## Görevin Amacı
Diyarbakır Barosu'nun 20 Kasım Dünya Çocuk Hakları Günü açıklamasını aktaran aşağıdaki metni, gösterilen son cümlenin ardından sürdürün.

Fotoğraf: Diyarbakır Barosu
Diyarbakır Barosu Çocuk Hakları Merkezi, 20 Kasım Dünya Çocuk Hakları Günü’ne ilişkin açıklama gerçekleştirdi. Açıklamayı yapan Baro Başkan Yardımcısı ve Çocuk Hakları Koordinatörü Avukat Gazal Bayram Koluman, Türkiye’nin BM Çocuk Haklarına Dair Sözleşmesi’ne koyduğu çekincelerin kaldırılması gerektiğini belirtti ve ekledi:
“Hepinizin bildiği üzere Yargı Reformu Strateji Belgesi'nin ilk paketi 24 Ekim 2019’da Resmi Gazetede yayınlanarak yürürlüğe girdi. Paket, adalet sistemi ile temas eden çocuklar bakımından olumlu olarak değerlendirilebilecek adımlar içermekle birlikte, düzenlemelerin yeterli olmadığı görülmektedir.
"İkinci yargı paketinde istismar düzenlemesi"
“Yargı Reformu kapsamında, İkinci yargı paketinin içerisinde daha önce gündeme gelen ancak kamuoyundan yükselen tepkilerin ardından geri adım atılan, “çocuk ile cinsel istismar failinin arasındaki yaş farkının 10'un üzerinde olmaması ve evliliğin gerçekleşmesi halinde cezanın ertelenmesi” hükmünün de yer alacağı öne sürülmektedir.
“Bu düzenlemenin çocuk yaşta, erken ve zorla evlendirmelerin önünü açacağı, cinsel istismarı meşrulaştıracağı açıktır. Siyasi erklere buradan çağrımızdır. Bu yönlü bir düzenlemenin çocuğun cinsel istismarını meşrulaştırmaktan öteye gitmeyecektir.
"Cezaevlerinde şiddete maruz kalıyorlar"
“Köyden kente göç, yoksulluk, kalabalık, işsizlik, kimsesizlik gibi sebeplerle sokaklarda yaşayan, çalışan ya da dilenen çocuklar fiziksel ekonomik cinsel ya da duygusal istismara maruz bırakılmaktadır.
“Yine birçok çocuk anlamını dahi bilmediği ağır suçlamalarla adli mekanizmalarla tanışmakta, tutuklanarak, karakollarda, sokaklarda, cezaevlerinde kolluk güçleri tarafından şiddette maruz kalarak, uzun süre sağlıksız cezaevlerinde tutuklu kalmaktadır.

## Verilen Satırlar

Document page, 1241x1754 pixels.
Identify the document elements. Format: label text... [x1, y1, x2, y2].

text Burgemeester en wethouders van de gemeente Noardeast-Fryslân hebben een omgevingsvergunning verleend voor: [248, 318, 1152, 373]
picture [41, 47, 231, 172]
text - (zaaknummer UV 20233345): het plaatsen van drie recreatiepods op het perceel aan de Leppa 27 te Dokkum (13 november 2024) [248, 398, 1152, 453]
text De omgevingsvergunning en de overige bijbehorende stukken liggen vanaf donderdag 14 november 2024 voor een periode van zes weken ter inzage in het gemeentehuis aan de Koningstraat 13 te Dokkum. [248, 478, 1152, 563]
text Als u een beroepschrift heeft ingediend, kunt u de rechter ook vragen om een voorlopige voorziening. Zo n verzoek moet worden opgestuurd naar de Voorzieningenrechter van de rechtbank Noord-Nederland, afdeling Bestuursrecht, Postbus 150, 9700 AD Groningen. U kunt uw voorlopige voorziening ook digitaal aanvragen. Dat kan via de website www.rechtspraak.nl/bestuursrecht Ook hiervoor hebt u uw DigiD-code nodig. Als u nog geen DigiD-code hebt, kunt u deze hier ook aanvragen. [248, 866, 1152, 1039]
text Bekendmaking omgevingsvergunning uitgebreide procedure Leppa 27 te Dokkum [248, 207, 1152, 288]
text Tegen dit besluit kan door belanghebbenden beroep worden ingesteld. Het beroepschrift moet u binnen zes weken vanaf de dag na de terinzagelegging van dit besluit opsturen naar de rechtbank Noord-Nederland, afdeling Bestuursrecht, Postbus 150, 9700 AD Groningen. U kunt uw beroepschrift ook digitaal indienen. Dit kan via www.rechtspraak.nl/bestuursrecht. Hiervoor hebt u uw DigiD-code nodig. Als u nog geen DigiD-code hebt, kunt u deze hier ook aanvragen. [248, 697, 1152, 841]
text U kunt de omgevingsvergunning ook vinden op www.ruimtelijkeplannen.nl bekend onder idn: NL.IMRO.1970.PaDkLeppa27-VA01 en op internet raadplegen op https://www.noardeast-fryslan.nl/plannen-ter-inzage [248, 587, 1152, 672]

## Alıştırma Sonucu
“Tutuklama kararı verilirken bireyin çocuk olduğunun dikkate alınması, çocuklar için alternatif tedbirlerin değerlendirilmesi ve tutuklamanın son çare olması gerekmektedir.
"Çatışmalı ortamlarda çocukların yaşam hakkı korunmalı"
“Aynı şekilde cezaevlerinde ebeveynleriyle kalan çocukların da eğitim-beslenme-sağlık hakları ihlal edilmekte, ayrı yatakları bulunmamakta, oyuncak ve gıdaya ulaşmakta sıkıntı yaşamaktadırlar. Hiçbir cezaevinin çocuğun gelişimi için uygun olmadığı ve annenin varlığının bu süreçteki önemi göz önüne alındığında cezaevinde çocuklarıyla birlikte kalan kişiler için denetimli serbestlik ve ev hapsi gibi uygulamaların tartışılması ve hayata geçirilmesi gerekmektedir.
“Silahlı çatışmalarda, çocukların yaşama ve korunma haklarına ilişkin olarak, BM Çocuk Haklarına Dair Sözleşmesi’nin 38.maddesine göre devletin çocukların yaşama hakkını teminat altına alma, silahlı çatışmalardan etkilenen çocuklara koruma ve bakım sağlamak üzere mümkün olan her türlü önlemi alma yükümlülüğü bulunmaktadır.
"Savaş atıkları nedeniyle çocuklar ölüyor"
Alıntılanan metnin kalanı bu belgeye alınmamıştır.